## YOUR ASSIGNMENT
In the records below, copy the lines word for word, starting with the line containing "их детьми можно часто увидеть на страницах" and continuing through the line containing "регулярно появляется на красных дорожках", both included. Reproduce only those lines.

## EXERCISE DATA
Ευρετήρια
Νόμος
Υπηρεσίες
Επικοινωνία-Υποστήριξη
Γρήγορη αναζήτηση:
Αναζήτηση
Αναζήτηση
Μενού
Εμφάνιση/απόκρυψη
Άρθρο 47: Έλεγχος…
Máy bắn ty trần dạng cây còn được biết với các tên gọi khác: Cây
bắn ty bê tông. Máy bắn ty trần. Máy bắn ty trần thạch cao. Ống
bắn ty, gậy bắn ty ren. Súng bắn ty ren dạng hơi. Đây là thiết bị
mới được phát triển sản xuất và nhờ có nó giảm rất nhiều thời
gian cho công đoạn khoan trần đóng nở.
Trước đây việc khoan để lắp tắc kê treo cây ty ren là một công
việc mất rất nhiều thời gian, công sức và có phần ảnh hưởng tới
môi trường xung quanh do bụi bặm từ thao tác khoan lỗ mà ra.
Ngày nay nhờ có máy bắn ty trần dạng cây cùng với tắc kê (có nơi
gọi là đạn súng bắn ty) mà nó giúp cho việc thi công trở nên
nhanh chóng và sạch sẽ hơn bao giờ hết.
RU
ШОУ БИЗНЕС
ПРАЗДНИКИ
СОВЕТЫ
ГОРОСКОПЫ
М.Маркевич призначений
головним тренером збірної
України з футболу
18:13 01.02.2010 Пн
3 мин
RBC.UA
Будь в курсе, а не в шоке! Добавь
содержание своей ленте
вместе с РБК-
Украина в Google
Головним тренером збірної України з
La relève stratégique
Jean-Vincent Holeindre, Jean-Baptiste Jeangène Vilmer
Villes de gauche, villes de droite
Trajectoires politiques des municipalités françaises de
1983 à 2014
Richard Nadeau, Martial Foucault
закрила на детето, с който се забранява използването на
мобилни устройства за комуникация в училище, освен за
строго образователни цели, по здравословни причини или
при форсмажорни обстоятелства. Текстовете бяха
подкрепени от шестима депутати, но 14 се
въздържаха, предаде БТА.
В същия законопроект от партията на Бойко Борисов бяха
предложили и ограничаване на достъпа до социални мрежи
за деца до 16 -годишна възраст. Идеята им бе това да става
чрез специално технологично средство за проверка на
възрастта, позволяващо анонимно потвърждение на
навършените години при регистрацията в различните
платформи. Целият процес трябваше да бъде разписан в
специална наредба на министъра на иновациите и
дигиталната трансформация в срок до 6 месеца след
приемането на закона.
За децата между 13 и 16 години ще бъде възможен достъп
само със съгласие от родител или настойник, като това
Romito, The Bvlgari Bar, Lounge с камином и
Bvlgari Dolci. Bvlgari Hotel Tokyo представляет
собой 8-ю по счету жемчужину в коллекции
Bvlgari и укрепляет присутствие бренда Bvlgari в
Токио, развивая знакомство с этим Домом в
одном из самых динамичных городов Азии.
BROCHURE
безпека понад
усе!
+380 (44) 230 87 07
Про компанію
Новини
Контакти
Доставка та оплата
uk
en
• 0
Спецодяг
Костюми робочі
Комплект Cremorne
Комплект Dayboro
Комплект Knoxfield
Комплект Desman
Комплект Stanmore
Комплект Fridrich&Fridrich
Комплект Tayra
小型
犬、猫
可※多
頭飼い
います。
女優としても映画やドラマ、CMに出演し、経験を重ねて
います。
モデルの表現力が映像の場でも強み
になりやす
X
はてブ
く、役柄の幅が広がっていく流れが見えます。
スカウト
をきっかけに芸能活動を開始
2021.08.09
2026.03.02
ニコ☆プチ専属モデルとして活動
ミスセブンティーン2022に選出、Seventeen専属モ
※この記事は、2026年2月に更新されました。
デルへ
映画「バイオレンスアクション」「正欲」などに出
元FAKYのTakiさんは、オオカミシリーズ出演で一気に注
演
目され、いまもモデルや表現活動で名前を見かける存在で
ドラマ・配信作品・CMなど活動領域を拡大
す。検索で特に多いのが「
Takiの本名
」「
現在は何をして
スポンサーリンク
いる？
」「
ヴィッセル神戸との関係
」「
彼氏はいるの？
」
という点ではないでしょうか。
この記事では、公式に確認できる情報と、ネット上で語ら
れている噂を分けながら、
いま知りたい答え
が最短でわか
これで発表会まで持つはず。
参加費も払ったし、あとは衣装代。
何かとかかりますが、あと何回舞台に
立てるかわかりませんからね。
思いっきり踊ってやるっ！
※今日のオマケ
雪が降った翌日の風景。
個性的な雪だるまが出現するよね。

==

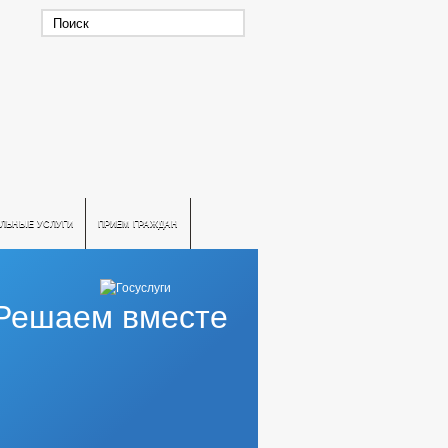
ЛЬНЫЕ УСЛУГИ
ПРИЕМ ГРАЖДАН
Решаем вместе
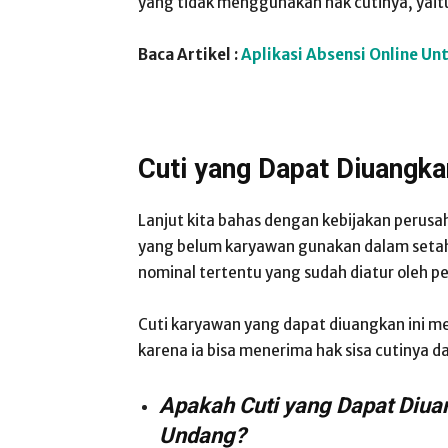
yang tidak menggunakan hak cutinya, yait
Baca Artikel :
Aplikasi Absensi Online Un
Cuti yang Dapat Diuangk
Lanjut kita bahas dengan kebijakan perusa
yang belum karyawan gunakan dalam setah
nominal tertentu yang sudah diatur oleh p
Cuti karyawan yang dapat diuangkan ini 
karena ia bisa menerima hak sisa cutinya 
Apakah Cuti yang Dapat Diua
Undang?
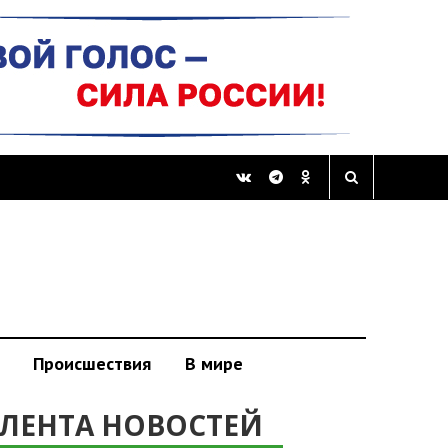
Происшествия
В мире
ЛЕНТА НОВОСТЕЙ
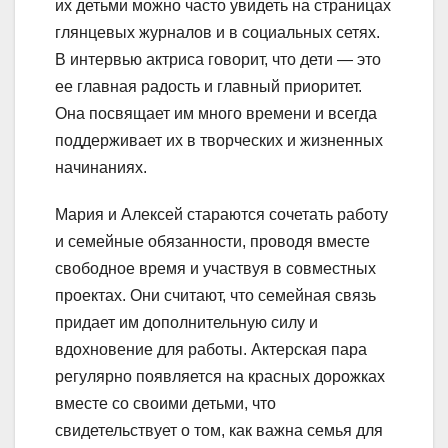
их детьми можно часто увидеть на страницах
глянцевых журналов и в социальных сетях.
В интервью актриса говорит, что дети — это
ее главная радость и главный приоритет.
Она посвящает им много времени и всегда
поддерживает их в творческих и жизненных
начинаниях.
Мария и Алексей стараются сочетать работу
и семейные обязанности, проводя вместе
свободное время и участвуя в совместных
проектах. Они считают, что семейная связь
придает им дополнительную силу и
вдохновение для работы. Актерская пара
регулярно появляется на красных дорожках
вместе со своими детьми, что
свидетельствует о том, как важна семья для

==

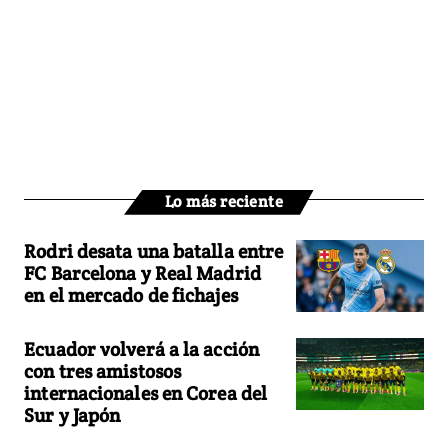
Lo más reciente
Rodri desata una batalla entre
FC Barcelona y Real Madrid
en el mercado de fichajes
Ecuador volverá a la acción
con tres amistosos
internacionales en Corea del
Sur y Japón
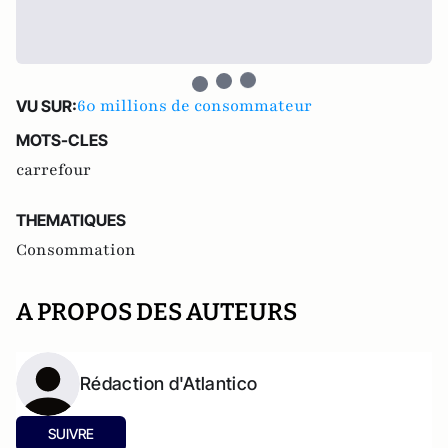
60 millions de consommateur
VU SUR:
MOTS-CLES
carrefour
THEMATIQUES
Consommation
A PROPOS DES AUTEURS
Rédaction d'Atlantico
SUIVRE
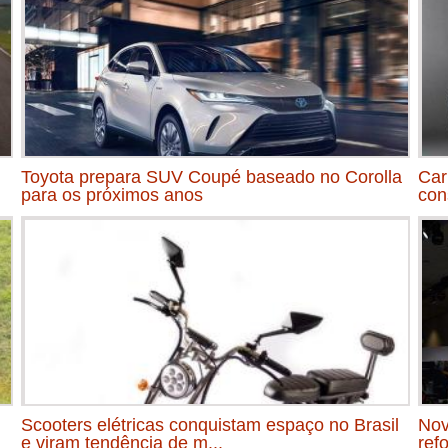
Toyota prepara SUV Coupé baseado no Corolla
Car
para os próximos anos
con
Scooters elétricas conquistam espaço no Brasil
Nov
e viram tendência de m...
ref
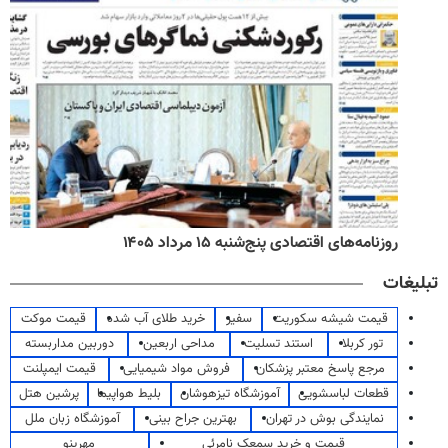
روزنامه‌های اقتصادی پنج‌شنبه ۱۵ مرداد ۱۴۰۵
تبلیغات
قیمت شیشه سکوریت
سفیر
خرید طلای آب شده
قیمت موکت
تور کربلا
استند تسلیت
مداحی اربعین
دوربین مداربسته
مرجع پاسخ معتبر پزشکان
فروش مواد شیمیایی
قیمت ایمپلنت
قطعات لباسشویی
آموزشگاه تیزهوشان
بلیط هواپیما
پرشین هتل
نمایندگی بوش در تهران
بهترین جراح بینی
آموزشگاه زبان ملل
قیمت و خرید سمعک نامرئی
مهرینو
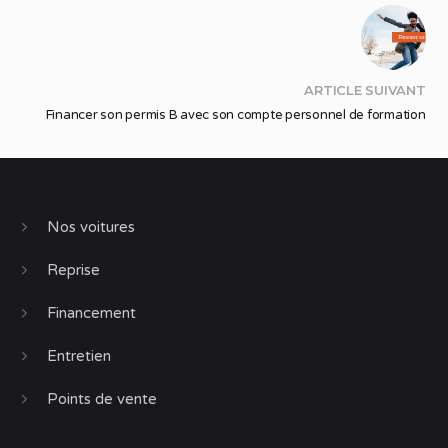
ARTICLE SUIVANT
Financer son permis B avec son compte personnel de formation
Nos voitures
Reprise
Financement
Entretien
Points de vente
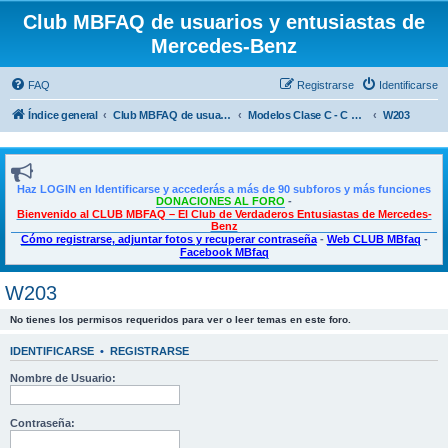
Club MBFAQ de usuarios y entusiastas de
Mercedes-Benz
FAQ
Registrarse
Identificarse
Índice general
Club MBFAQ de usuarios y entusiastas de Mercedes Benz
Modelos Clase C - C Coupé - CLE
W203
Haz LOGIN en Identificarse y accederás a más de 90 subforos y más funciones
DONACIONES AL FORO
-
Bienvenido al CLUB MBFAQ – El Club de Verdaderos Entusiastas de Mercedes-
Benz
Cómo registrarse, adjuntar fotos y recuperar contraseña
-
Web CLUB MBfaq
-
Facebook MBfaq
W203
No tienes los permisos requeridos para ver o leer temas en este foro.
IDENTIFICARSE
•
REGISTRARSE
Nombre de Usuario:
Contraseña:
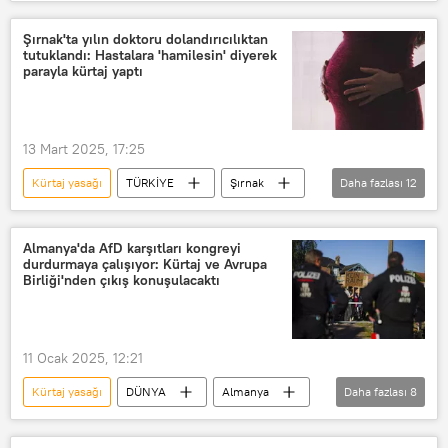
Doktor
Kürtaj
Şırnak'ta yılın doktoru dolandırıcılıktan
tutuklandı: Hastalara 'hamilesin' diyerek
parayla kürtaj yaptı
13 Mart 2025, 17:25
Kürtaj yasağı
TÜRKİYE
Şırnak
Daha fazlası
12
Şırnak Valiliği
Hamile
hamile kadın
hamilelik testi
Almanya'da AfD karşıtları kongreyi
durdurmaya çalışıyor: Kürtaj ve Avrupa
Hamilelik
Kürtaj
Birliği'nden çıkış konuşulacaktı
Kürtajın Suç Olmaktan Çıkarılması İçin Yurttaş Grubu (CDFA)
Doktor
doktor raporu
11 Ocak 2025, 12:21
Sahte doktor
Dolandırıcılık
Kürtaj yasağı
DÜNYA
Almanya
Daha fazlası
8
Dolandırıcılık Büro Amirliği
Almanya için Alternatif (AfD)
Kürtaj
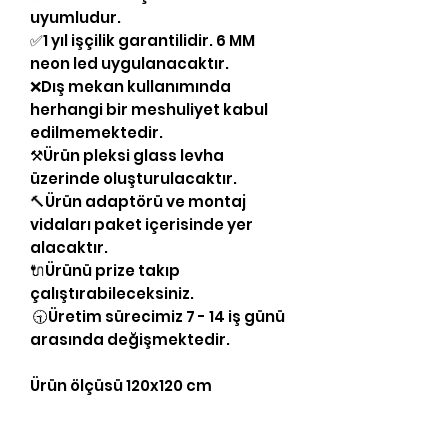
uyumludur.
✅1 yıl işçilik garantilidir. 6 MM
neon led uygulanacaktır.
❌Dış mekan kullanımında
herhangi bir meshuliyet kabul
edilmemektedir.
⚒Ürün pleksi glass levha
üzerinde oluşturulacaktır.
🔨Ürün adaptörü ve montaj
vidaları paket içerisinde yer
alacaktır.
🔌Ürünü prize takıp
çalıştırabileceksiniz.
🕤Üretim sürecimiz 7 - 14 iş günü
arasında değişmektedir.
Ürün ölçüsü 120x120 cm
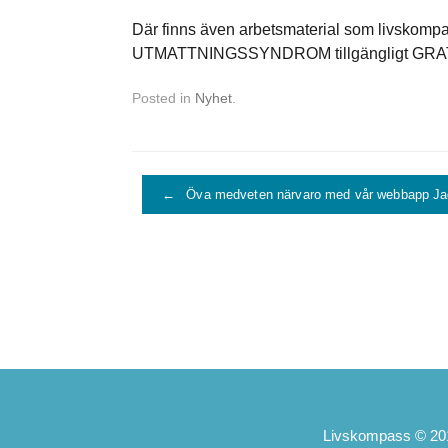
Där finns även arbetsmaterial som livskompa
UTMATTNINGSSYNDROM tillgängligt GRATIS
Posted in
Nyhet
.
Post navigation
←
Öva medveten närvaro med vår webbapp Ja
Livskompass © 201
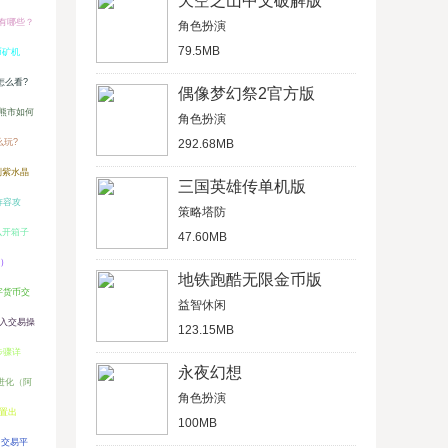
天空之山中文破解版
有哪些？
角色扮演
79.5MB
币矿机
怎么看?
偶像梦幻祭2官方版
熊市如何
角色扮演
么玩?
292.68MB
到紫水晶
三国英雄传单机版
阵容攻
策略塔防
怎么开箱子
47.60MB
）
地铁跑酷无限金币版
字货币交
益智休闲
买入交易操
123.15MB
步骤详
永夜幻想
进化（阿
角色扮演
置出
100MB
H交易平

## EXPECTED ANSWER
их детьми можно часто увидеть на страницах
глянцевых журналов и в социальных сетях.
В интервью актриса говорит, что дети — это
ее главная радость и главный приоритет.
Она посвящает им много времени и всегда
поддерживает их в творческих и жизненных
начинаниях.
Мария и Алексей стараются сочетать работу
и семейные обязанности, проводя вместе
свободное время и участвуя в совместных
проектах. Они считают, что семейная связь
придает им дополнительную силу и
вдохновение для работы. Актерская пара
регулярно появляется на красных дорожках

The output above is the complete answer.